## [TASK STATEMENT]
In the passage on predicting house sale prices, what transformation was applied to the sale price because of its skewed distribution?

## [SOURCE PASSAGE]
The main features in the data set are square footage and sale price. I wonder which other features will contribute for predicting the sale price of the house. I believe it will be a combination of the features that can be used to build a predictive model to sale price of houses.
I think square footage, month sold, year sold, neighborhood, year remodelled, overall quality, overall condition, garage type and building type will help determine the sale price of the house sold.
I created a few new variables from existing variables - 1) TotalBaths - The total number of baths. 2) LotAreaCat - categorised lot area 3) LivAreaCat - categorised square footage 4) FinBsmt - basement finish 5) LivOrRec - Living Quaters or Recreation room in the basement.
I found the sale price had a skewed distribution and to tidy it I carried out a log transformation. The sale price data now follows a normal distribution. I also subsetted the data to only include the features of interest and the unique identifier for each house sold.
In an effort to look at the effect of the variables of interest (which had an inherent logical order) on Sale Price, I did 3 matrix plots as below. I used the correlations of values greater than 0.6 to be considered further.
In this plot the most intersting correlations were bewteen log10(SalePrice) and other features such as OverallQual(0.82), TotalBaths(0.67), LotAreaCat(0.69) and LivAreaCat(0.69). LivAreaCat and LotAreaCat had a correlation of 1 but this is not suprising. I had expected some correlation between OverallQual and OverallCond but this was not the case. Similarly, the correlation between SalePrice and YearBuilt or YearRemodAdd were only 0.59 and 0.57 respectvely and a correlation of 0.59 between them.
In this plot, there is a correlation of 0.68, 0.65 and 0.61 for ExterQual, BsmtQual and TotBsmtSqft respectively with log10(SalePrice). Also to note there was a correlation of 0.64 between ExterQual and BsmtQual.Interstingly, the correlation between TotRmsAbvGrd and log10(SalePrice) was negligible.
In this plot, there is a correlation of 0.67, 0.68 and 0.65 for KitchenQual, GarageCars and GarageArea with log10(SalePrice). Also to note there is an expected high correlation of 0.88 between GarageCars and GarageArea. Interestingly, the TotRmsAbvGrade has only a correlation of 0.53 with log10(SalePrice). It also seems that the month and year for the sale has no effect on price. The GarageYrBlt (though minimal) seem to have had some influence on GarageFinish (0.53), GarageCars (0.59) and GarageArea (0.56).

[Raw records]
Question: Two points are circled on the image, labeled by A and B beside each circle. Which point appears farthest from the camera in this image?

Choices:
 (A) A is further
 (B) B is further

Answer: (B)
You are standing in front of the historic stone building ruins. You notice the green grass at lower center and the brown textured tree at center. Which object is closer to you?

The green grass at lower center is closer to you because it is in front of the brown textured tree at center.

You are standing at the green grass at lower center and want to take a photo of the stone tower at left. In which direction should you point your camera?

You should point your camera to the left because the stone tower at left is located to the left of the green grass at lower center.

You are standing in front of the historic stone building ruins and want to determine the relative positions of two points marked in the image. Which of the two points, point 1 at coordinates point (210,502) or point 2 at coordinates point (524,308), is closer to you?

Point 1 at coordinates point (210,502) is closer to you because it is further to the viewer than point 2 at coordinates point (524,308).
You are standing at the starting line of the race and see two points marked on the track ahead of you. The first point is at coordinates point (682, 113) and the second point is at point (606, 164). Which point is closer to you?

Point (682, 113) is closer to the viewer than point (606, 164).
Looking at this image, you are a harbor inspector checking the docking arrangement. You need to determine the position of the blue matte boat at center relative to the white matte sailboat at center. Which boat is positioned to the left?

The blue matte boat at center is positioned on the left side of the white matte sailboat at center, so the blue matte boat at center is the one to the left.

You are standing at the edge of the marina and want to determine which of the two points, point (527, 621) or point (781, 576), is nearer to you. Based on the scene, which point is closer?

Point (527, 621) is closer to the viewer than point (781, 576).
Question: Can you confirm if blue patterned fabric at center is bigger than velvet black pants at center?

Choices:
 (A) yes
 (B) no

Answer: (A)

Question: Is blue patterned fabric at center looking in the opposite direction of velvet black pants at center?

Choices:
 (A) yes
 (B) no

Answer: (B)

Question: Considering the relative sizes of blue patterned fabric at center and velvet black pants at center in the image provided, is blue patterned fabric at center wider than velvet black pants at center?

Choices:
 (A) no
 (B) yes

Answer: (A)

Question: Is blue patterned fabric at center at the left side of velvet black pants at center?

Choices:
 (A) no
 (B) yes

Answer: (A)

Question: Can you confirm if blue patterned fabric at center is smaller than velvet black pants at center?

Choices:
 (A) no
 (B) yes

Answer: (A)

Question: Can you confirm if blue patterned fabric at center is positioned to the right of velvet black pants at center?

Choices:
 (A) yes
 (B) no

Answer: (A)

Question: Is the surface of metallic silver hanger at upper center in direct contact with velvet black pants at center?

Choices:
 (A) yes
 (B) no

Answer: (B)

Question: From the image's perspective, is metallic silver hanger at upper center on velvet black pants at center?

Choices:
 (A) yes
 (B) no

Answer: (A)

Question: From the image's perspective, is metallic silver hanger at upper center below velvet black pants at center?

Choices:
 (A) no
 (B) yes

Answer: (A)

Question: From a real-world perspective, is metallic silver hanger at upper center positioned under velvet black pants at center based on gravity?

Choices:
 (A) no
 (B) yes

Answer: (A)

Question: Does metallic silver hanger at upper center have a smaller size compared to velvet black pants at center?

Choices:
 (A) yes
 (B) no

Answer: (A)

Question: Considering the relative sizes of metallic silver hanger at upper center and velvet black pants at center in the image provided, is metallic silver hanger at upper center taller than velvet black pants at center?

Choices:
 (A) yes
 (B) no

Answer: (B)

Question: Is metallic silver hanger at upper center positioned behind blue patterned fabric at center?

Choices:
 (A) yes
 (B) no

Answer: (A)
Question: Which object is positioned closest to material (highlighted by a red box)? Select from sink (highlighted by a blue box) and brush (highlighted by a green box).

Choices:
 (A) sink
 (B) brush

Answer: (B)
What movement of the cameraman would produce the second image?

## [WRITTEN RESPONSE]
A log transformation.